Thereafter, the cutting blade 621 is rotated at a predetermined revolution, and the chuck table 61, that is, the semiconductor wafer 2 is moved in the direction indicated by the arrow X1 in FIG. 13(a) at a predetermined cutting-feed rate. When the chuck table 61, that is, the semiconductor wafer 2 reaches a position where the other end (right end in FIG. 13(b)) of the street 23 is located on the left side by a predetermined amount from right below the cutting blade 621 as shown in FIG. 13(b), the movement of the chuck table 61, that is, the semiconductor wafer 2 is stopped. By thus moving the chuck table 61, that is, the semiconductor wafer 2, a cut groove 243 which reaches the back surface is formed between the second laser grooves 242 and 242 formed in the street 23 of the semiconductor wafer 2 as shown in FIG. 14(b), thereby dividing the wafer. When the area between the second laser grooves 242 and 242 is cut with the cutting blade 621 as described above, part 211 of the laminate 21 remaining between the second laser grooves 242 and 242 is cut with the cutting blade 621. Even when the part 211 is removed, the semiconductor chips 22 are divided off by the second laser grooves 242 and 242 at both sides, they are not affected by the peeling. When the remaining part 211 of the laminate 21 forming the street 23 is removed by the second groove forming step as shown in FIG. 11, only the semiconductor substrate 20 is cut with the cutting blade 621 in the cutting step.

The above cutting step is carried out under the following processing conditions, for example.
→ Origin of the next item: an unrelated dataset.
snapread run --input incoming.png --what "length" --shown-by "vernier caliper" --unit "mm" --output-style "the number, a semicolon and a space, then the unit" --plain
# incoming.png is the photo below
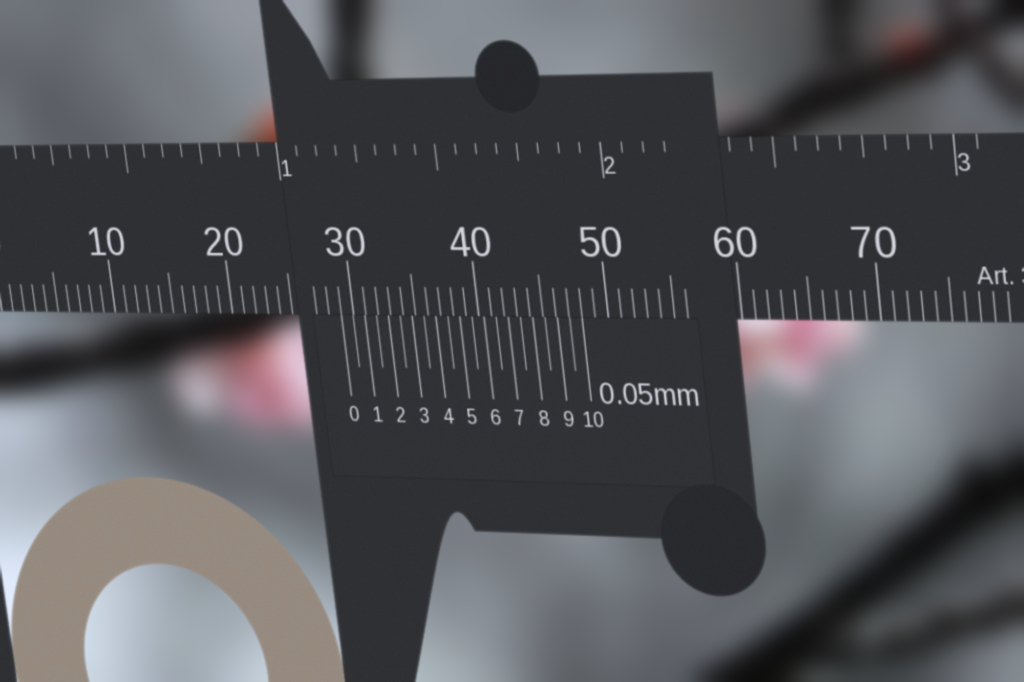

• • Cutting blade: outer diameter of 52 mm, thickness of 20 μm
  • Revolution of cutting blade: 30,000 rpm
  • Cutting-feed speed: 50 mm/sec

Thereafter, the cutting blade 621 is positioned to the standby position indicated by the two-dot chain line in FIG. 13(b), and the chuck table 61, that is, the semiconductor wafer 2 is moved in the direction indicated by the arrow X2 in FIG. 13(b) to return to the position shown in FIG. 13(a). The chuck table 61, that is, the semiconductor wafer 2 is indexing-fed by an amount corresponding to the interval between the streets 23 in a direction (indexing-feed direction) perpendicular to the sheet, to bring a street 23 to be cut next to a position corresponding to the cutting blade 621. After the street 23 to be cut next is located at a position corresponding to the cutting blade 621, the above-mentioned cutting step is carried out.

The above-mentioned cutting step is carried out on all the streets 23 formed on the semiconductor wafer 2. As a result, the semiconductor wafer 2 is cut along the second laser grooves 242 formed in the streets 23, and is divided into individual semiconductor chips 20.

Claims

1. A method of dividing a semiconductor wafer comprising semiconductor chips which are composed of a laminate consisting of an insulating film and a functional film formed on the front surface of a semiconductor substrate and which are sectioned by streets, into individual semiconductor chips by cutting the semiconductor wafer with a cutting blade along the streets, the method comprising: a first groove forming step for forming a pair of first laser grooves in the laminate by applying a first laser beam to each of the streets at a distance wider than the width of the cutting blade; a second groove forming step for forming second laser grooves which reach the semiconductor substrate between the both outer sides of the pair of first laser grooves in the street by applying a second laser beam to the laminate of a region wider than the width of the cutting blade; and a cutting step for cutting the semiconductor substrate with the cutting blade along the second laser grooves.

2. The semiconductor wafer dividing method according to claim 1, wherein the output of the first laser beam is set to be lower than the output of the second laser beam.

3. The semiconductor wafer dividing method according to claim 1, wherein the depth of the first laser grooves is set to the depth of an easily peelable film layer when the second laser beam is applied in the second groove forming step.